_PROBLEM TO WORK ON_: Can you reproduce every one of the rows below word for word, with each character, symbol, and line break unchanged?

_MATERIAL FOR THE TASK_:

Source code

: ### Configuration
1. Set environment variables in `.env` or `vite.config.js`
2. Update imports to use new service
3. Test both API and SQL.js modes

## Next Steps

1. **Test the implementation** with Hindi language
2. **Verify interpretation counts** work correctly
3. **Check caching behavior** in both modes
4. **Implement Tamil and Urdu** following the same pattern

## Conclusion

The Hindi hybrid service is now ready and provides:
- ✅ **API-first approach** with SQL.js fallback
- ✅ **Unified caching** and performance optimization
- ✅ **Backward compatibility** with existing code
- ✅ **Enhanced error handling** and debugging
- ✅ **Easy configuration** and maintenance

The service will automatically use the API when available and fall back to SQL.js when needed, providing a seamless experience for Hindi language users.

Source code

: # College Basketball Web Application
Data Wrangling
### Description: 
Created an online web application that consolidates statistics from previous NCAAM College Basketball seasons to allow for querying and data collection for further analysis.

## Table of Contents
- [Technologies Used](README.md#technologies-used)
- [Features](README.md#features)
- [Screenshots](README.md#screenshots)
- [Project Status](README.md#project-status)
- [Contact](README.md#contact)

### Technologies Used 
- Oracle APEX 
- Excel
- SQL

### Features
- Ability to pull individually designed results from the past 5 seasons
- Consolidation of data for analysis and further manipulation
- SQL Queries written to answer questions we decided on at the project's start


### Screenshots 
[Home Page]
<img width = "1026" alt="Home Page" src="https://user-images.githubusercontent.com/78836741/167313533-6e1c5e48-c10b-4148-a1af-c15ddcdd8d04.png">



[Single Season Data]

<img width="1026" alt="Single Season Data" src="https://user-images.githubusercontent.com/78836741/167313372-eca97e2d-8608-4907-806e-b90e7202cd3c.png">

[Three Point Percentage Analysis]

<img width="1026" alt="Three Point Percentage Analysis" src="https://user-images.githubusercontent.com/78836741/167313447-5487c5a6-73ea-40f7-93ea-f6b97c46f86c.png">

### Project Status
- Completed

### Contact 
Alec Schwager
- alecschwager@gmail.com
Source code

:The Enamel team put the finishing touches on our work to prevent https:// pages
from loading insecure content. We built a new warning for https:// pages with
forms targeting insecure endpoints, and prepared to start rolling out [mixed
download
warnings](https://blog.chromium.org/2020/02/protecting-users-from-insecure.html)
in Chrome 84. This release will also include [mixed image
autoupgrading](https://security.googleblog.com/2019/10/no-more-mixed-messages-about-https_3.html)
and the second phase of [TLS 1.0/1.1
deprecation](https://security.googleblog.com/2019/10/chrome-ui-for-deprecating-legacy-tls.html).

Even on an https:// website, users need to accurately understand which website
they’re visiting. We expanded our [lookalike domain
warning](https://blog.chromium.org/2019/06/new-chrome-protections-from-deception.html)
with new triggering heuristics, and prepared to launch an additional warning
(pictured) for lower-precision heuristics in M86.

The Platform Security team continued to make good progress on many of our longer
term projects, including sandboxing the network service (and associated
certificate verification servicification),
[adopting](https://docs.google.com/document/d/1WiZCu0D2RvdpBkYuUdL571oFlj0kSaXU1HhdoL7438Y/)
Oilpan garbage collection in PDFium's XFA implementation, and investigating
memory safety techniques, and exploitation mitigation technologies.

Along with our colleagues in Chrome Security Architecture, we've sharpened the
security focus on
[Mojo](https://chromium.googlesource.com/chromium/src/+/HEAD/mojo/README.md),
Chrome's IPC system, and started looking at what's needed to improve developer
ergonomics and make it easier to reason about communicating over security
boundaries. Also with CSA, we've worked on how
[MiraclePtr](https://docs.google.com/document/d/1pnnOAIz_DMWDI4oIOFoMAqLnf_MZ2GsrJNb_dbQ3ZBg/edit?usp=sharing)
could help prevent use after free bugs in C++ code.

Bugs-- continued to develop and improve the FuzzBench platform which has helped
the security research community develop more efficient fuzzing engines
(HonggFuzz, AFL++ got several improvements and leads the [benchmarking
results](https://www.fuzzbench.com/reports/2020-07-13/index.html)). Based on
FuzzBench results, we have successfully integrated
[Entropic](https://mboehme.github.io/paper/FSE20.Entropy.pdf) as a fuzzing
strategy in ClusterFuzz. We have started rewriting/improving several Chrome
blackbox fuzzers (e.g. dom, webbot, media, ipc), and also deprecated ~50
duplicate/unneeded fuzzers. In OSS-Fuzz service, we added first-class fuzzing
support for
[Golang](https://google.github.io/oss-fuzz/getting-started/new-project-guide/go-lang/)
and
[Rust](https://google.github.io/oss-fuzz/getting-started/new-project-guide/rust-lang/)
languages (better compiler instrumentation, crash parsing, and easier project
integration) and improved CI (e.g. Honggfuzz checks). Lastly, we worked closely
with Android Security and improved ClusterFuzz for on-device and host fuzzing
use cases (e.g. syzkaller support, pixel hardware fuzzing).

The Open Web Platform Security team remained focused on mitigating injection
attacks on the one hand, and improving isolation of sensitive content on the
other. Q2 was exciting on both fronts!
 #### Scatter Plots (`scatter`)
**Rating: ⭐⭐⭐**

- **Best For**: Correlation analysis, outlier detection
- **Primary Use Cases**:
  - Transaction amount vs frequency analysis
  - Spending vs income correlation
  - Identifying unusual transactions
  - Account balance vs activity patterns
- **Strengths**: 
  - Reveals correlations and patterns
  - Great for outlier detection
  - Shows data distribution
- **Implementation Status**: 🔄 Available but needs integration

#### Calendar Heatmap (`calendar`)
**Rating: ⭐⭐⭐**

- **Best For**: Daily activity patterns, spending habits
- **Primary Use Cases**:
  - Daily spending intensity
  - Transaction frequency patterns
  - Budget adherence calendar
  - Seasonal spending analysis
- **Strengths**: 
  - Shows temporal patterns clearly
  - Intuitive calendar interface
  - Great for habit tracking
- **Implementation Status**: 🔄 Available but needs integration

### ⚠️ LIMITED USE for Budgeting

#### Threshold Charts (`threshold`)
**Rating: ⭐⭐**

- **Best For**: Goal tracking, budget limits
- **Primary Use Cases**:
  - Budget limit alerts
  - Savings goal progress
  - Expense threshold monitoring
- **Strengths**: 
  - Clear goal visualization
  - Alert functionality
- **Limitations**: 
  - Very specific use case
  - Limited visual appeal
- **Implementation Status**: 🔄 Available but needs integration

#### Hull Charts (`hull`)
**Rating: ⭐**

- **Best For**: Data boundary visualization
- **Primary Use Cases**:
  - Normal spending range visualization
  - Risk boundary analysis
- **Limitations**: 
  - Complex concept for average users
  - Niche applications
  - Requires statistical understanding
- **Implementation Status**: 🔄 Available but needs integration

_REPLY_:
Source code

: ### Configuration
1. Set environment variables in `.env` or `vite.config.js`
2. Update imports to use new service
3. Test both API and SQL.js modes

## Next Steps

1. **Test the implementation** with Hindi language
2. **Verify interpretation counts** work correctly
3. **Check caching behavior** in both modes
4. **Implement Tamil and Urdu** following the same pattern

## Conclusion

The Hindi hybrid service is now ready and provides:
- ✅ **API-first approach** with SQL.js fallback
- ✅ **Unified caching** and performance optimization
- ✅ **Backward compatibility** with existing code
- ✅ **Enhanced error handling** and debugging
- ✅ **Easy configuration** and maintenance

The service will automatically use the API when available and fall back to SQL.js when needed, providing a seamless experience for Hindi language users.

Source code

: # College Basketball Web Application
Data Wrangling
### Description: 
Created an online web application that consolidates statistics from previous NCAAM College Basketball seasons to allow for querying and data collection for further analysis.

## Table of Contents
- [Technologies Used](README.md#technologies-used)
- [Features](README.md#features)
- [Screenshots](README.md#screenshots)
- [Project Status](README.md#project-status)
- [Contact](README.md#contact)

### Technologies Used 
- Oracle APEX 
- Excel
- SQL

### Features
- Ability to pull individually designed results from the past 5 seasons
- Consolidation of data for analysis and further manipulation
- SQL Queries written to answer questions we decided on at the project's start


### Screenshots 
[Home Page]
<img width = "1026" alt="Home Page" src="https://user-images.githubusercontent.com/78836741/167313533-6e1c5e48-c10b-4148-a1af-c15ddcdd8d04.png">



[Single Season Data]

<img width="1026" alt="Single Season Data" src="https://user-images.githubusercontent.com/78836741/167313372-eca97e2d-8608-4907-806e-b90e7202cd3c.png">

[Three Point Percentage Analysis]

<img width="1026" alt="Three Point Percentage Analysis" src="https://user-images.githubusercontent.com/78836741/167313447-5487c5a6-73ea-40f7-93ea-f6b97c46f86c.png">

### Project Status
- Completed

### Contact 
Alec Schwager
- alecschwager@gmail.com
Source code

:The Enamel team put the finishing touches on our work to prevent https:// pages
from loading insecure content. We built a new warning for https:// pages with
forms targeting insecure endpoints, and prepared to start rolling out [mixed
download
warnings](https://blog.chromium.org/2020/02/protecting-users-from-insecure.html)
in Chrome 84. This release will also include [mixed image
autoupgrading](https://security.googleblog.com/2019/10/no-more-mixed-messages-about-https_3.html)
and the second phase of [TLS 1.0/1.1
deprecation](https://security.googleblog.com/2019/10/chrome-ui-for-deprecating-legacy-tls.html).

Even on an https:// website, users need to accurately understand which website
they’re visiting. We expanded our [lookalike domain
warning](https://blog.chromium.org/2019/06/new-chrome-protections-from-deception.html)
with new triggering heuristics, and prepared to launch an additional warning
(pictured) for lower-precision heuristics in M86.

The Platform Security team continued to make good progress on many of our longer
term projects, including sandboxing the network service (and associated
certificate verification servicification),
[adopting](https://docs.google.com/document/d/1WiZCu0D2RvdpBkYuUdL571oFlj0kSaXU1HhdoL7438Y/)
Oilpan garbage collection in PDFium's XFA implementation, and investigating
memory safety techniques, and exploitation mitigation technologies.

Along with our colleagues in Chrome Security Architecture, we've sharpened the
security focus on
[Mojo](https://chromium.googlesource.com/chromium/src/+/HEAD/mojo/README.md),
Chrome's IPC system, and started looking at what's needed to improve developer
ergonomics and make it easier to reason about communicating over security
boundaries. Also with CSA, we've worked on how
[MiraclePtr](https://docs.google.com/document/d/1pnnOAIz_DMWDI4oIOFoMAqLnf_MZ2GsrJNb_dbQ3ZBg/edit?usp=sharing)
could help prevent use after free bugs in C++ code.

Bugs-- continued to develop and improve the FuzzBench platform which has helped
the security research community develop more efficient fuzzing engines
(HonggFuzz, AFL++ got several improvements and leads the [benchmarking
results](https://www.fuzzbench.com/reports/2020-07-13/index.html)). Based on
FuzzBench results, we have successfully integrated
[Entropic](https://mboehme.github.io/paper/FSE20.Entropy.pdf) as a fuzzing
strategy in ClusterFuzz. We have started rewriting/improving several Chrome
blackbox fuzzers (e.g. dom, webbot, media, ipc), and also deprecated ~50
duplicate/unneeded fuzzers. In OSS-Fuzz service, we added first-class fuzzing
support for
[Golang](https://google.github.io/oss-fuzz/getting-started/new-project-guide/go-lang/)
and
[Rust](https://google.github.io/oss-fuzz/getting-started/new-project-guide/rust-lang/)
languages (better compiler instrumentation, crash parsing, and easier project
integration) and improved CI (e.g. Honggfuzz checks). Lastly, we worked closely
with Android Security and improved ClusterFuzz for on-device and host fuzzing
use cases (e.g. syzkaller support, pixel hardware fuzzing).

The Open Web Platform Security team remained focused on mitigating injection
attacks on the one hand, and improving isolation of sensitive content on the
other. Q2 was exciting on both fronts!
 #### Scatter Plots (`scatter`)
**Rating: ⭐⭐⭐**

- **Best For**: Correlation analysis, outlier detection
- **Primary Use Cases**:
  - Transaction amount vs frequency analysis
  - Spending vs income correlation
  - Identifying unusual transactions
  - Account balance vs activity patterns
- **Strengths**: 
  - Reveals correlations and patterns
  - Great for outlier detection
  - Shows data distribution
- **Implementation Status**: 🔄 Available but needs integration

#### Calendar Heatmap (`calendar`)
**Rating: ⭐⭐⭐**

- **Best For**: Daily activity patterns, spending habits
- **Primary Use Cases**:
  - Daily spending intensity
  - Transaction frequency patterns
  - Budget adherence calendar
  - Seasonal spending analysis
- **Strengths**: 
  - Shows temporal patterns clearly
  - Intuitive calendar interface
  - Great for habit tracking
- **Implementation Status**: 🔄 Available but needs integration

### ⚠️ LIMITED USE for Budgeting

#### Threshold Charts (`threshold`)
**Rating: ⭐⭐**

- **Best For**: Goal tracking, budget limits
- **Primary Use Cases**:
  - Budget limit alerts
  - Savings goal progress
  - Expense threshold monitoring
- **Strengths**: 
  - Clear goal visualization
  - Alert functionality
- **Limitations**: 
  - Very specific use case
  - Limited visual appeal
- **Implementation Status**: 🔄 Available but needs integration

#### Hull Charts (`hull`)
**Rating: ⭐**

- **Best For**: Data boundary visualization
- **Primary Use Cases**:
  - Normal spending range visualization
  - Risk boundary analysis
- **Limitations**: 
  - Complex concept for average users
  - Niche applications
  - Requires statistical understanding
- **Implementation Status**: 🔄 Available but needs integration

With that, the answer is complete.